The criminal process against Fredy García has been marred by irregularities, including violations of due process. Despite the fact that Article 20 of the Mexican Constitution, establishes that the length of detention before being tried for an offence should not be extended beyond one year, Fredy García passed the one year mark under preventive detention on 6 November 2020. In addition, on 20 October the deadline for the completion of the investigation was reached, without a date being set to hold an interim hearing. The judicial authorities have used the COVID-19 pandemic to justify the extension of García’s process, requiring the human rights defender to, in effect, serve time in prison for a sentence that has not been handed down.

In addition to his arbitrary deprivation of liberty, Fredy Garcia continues to be subjected to serious human rights violations in prison. On 10 July 2020, the defender was severely beaten and threatened by a group of guards at the Tanivet prison in Tlacolula, Oaxaca. Later, the defender was transferred to an isolated area of the prison, where he continued to be beaten by the guards, who threatened him with further beatings if he filed complaints. After two days of isolation, he was transferred to a cell in a different ward, where his telephone conversations were limited to three minutes and he was forced to work outdoors, in direct sunlight, without sufficient shade.
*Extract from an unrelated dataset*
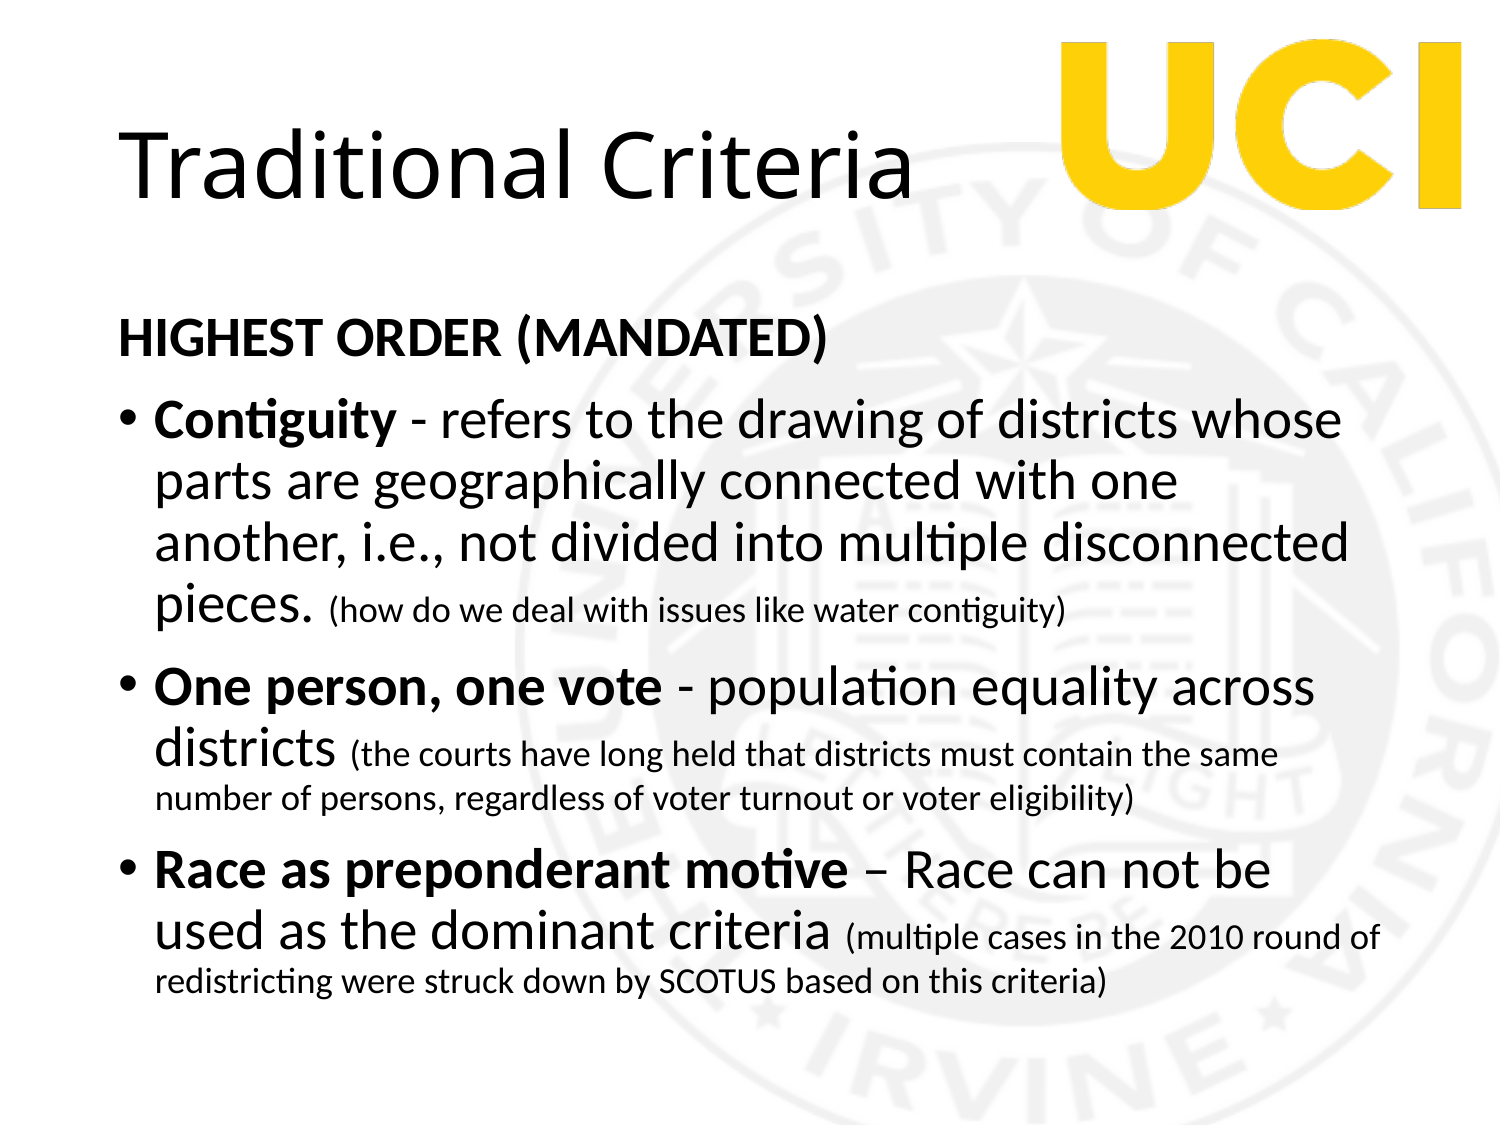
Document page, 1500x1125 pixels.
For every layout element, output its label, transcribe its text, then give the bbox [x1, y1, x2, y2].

list Highest Order (mandated) Contiguity - refers to the drawing of districts whose parts are geographically connected with one another, i.e., not divided into multiple disconnected pieces. (how do we deal with issues like water contiguity) One person, one vote - population equality across districts (the courts have long held that districts must contain the same number of persons, regardless of voter turnout or voter eligibility) Race as preponderant motive – Race can not be used as the dominant criteria (multiple cases in the 2010 round of redistricting were struck down by SCOTUS based on this criteria) [103, 299, 515, 1014]
picture [515, 38, 1500, 1125]
title Traditional Criteria [103, 59, 1061, 278]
On 7 February 2020, Fredy García denounced to prison authorities the conditions in the prison and the degrading treatment of prisoners, to which he did not receive an adequate response. In late May, the defender also reported that many prisoners, himself included, were displaying symptoms of COVID-19, and that the response by prison authorities was inadequate and prisoners had not received sufficient care. In this context, he filed an appeal for protection with the Eleventh District Court in San Bartolo Coyotepec, Oaxaca on 2 July 2020. The defender has not yet been notified by the Court of any possible actions with regard to this appeal. While in prison, Fredy García continues his work in defence of human rights, leading hunger strikes that have been joined by up to 400 inmates, demanding the improvement of the conditions in Tanivet prison in Tlacolula, Oaxaca.
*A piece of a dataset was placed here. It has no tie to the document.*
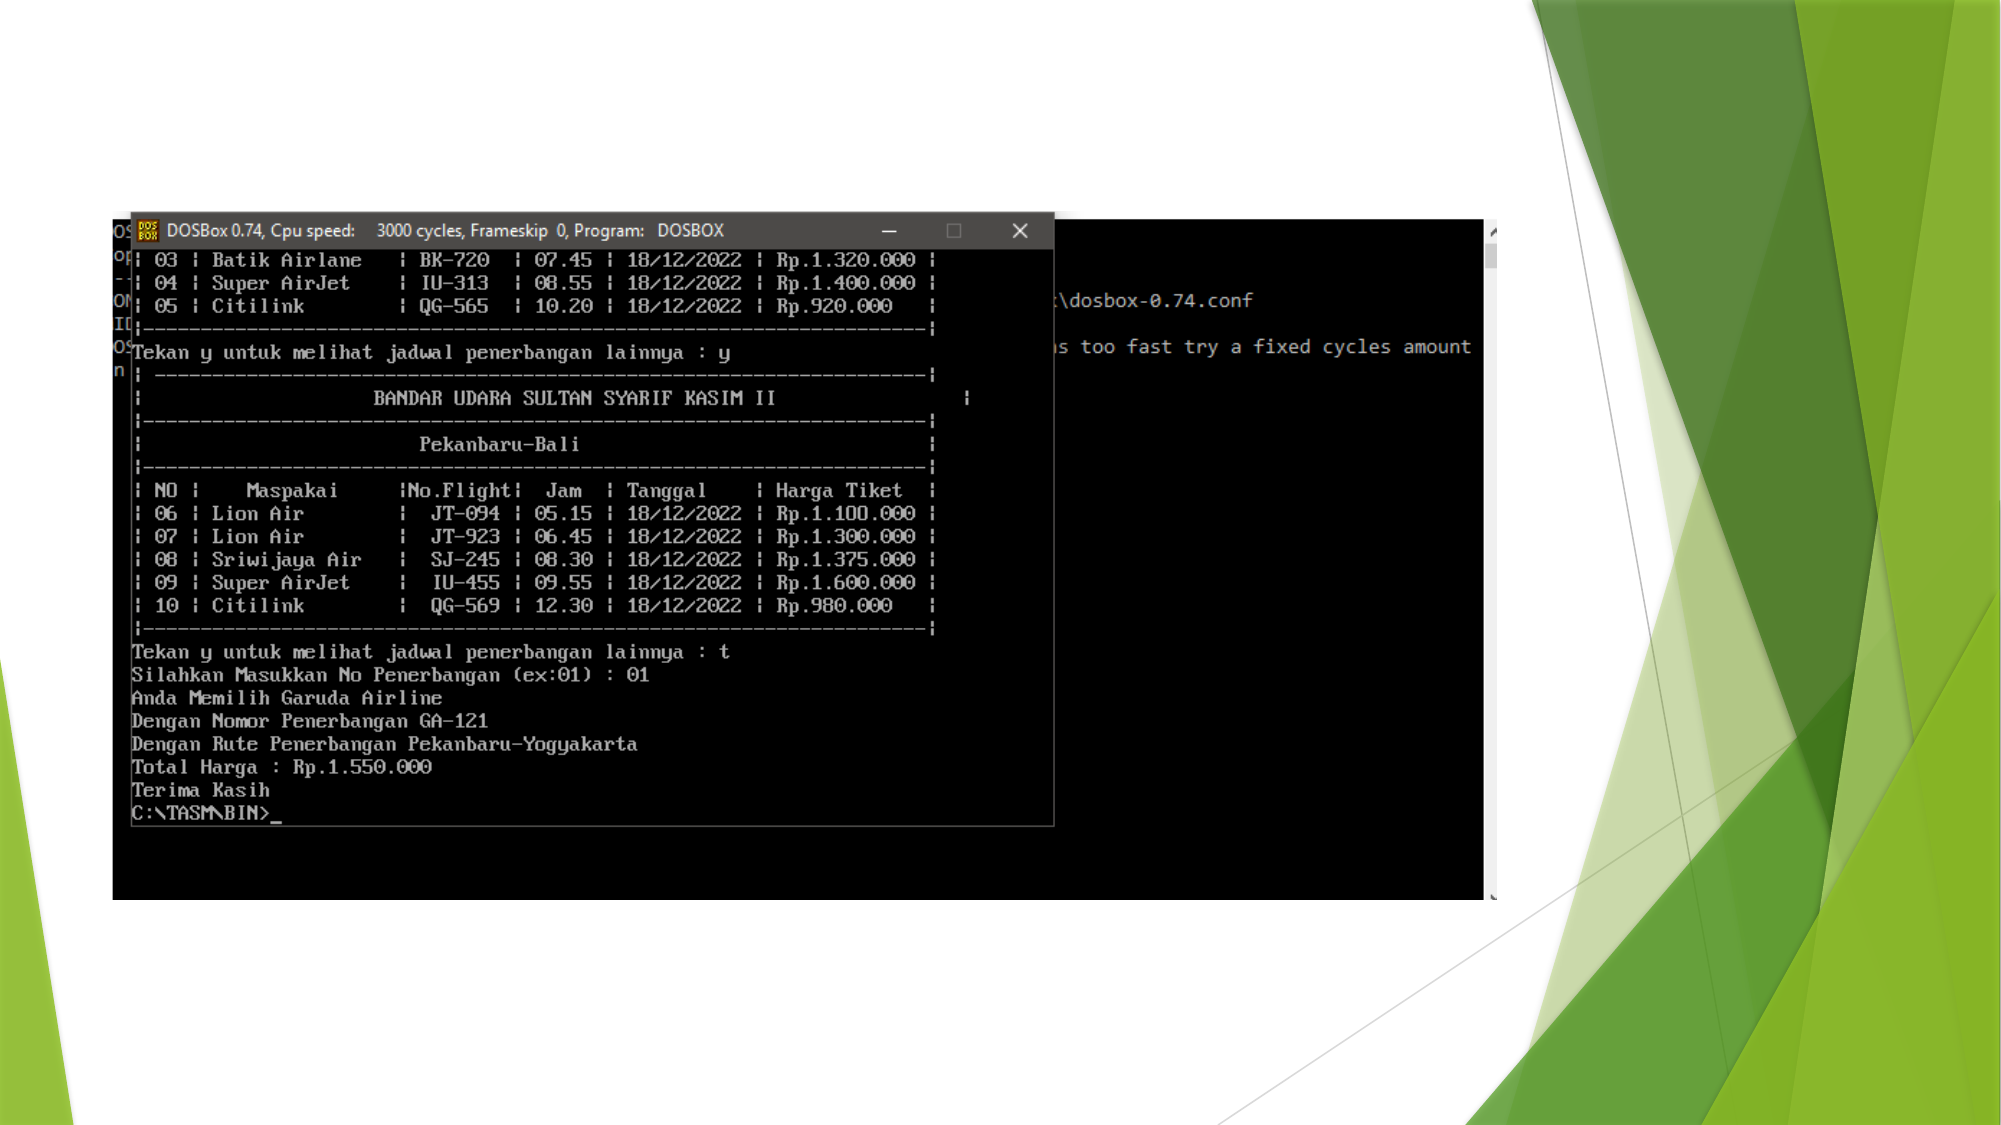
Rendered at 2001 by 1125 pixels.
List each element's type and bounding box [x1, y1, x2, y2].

picture [111, 210, 1498, 901]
The serious human rights violations carried out against Fredy García form part of a long-standing pattern of retaliation against members of CODEDI for their human rights work, including killings, arbitrary detentions, threats and harassment. Perpetrators of many of these violations continue to enjoy impunity and form part of a strategy to restrict, punish, limit and inhibit the legitimate work of the organisation and human rights defenders more generally in Oaxaca.

Given the seriousness and significance of these events, Front Line Defenders reiterates its repeated calls, demanding the immediate and unconditional release of human rights defender Fredy García. Front Line Defenders urges the Mexican authorities to initiate an immediate, exhaustive and impartial investigation into the torture, ill-treatment and threats against Fredy García and to cease attempts to criminalise and harass all those who defend human rights in Mexico.